About The Great White Silence
"The Antarctic Continent is an ice-clad wilderness of dazzling whiteness and
appalling silence. It is the home of Nature in her most savage and
merciless moods and it is there that the hurricane and the blizzard are
born."
So begins Herbert Ponting's astonishing film of
Captain Scott's epic expedition to the South Pole.
Not only do these powerful opening lines evocatively set the scene for
The Great White Silence, they also lay the foundation for
its tragic conclusion.
In July 1910 the expedition team left Cardiff's Bute Docks for the long
voyage south on board the Terra Nova. The moment was recorded by the
newsreel Pathé's Animated Gazette, who would go on to film, some three years
later, the polar party's memorial service at St Paul's Cathedral. Hopes for
Scott's mission were understandably high, buoyed by Shackleton's recent success
in reaching the world's most southerly point the year before, and Scott himself was
still unaware that Roald Amundsen, the Norwegian explorer, was also on his way to
Antarctica with his eye on the polar prize.

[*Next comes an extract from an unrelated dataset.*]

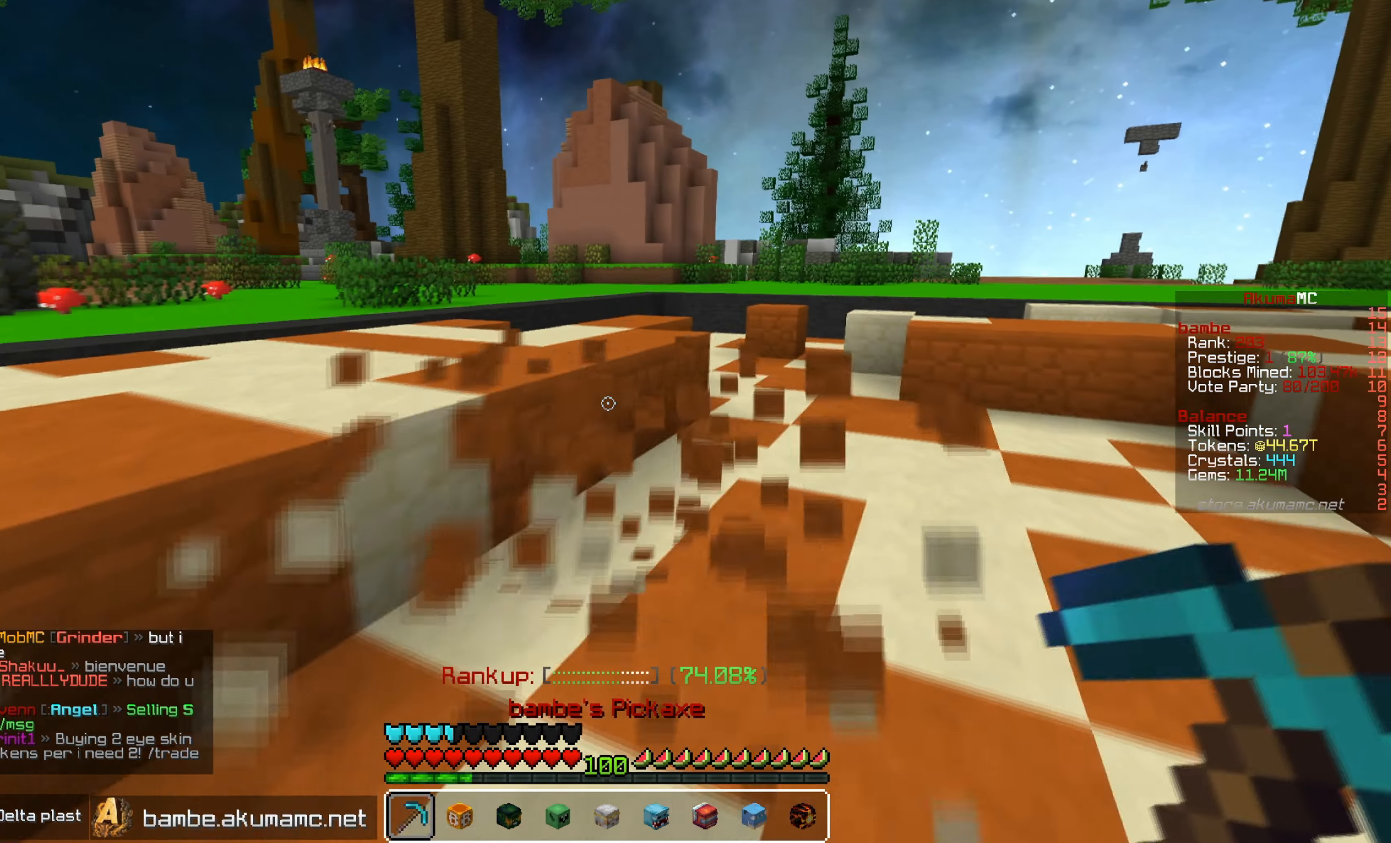
{"keys": ["a", "w"], "mouse": ["left"], "events": [[250, "d", "up"], [400, "a", "down"]]}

The Great White Silence is remarkable for many reasons, not least its very
existence: for the inclusion of an official cameraman in the polar team was
itself visionary for the time. From the journey south, the scientific work, life
in the camp, the local wildlife, to the preparations for the trek to the Pole,
Herbert Ponting filmed almost every aspect of the expedition with great skill,
vision and humour.
Even those things Ponting was unable to film, notably the final journey to
the Pole itself, he imaginatively recreated back home using models and
stop-motion photography. Later he also added maps, plans and titles to
help define the narrative structure, along with beautiful tints and tones
intended to suggest different lighting effects. These give the landscape
an ethereal quality, which seems fitting with the remote other-worldliness of
Antarctica as well as the experimental nature of Ponting's film itself.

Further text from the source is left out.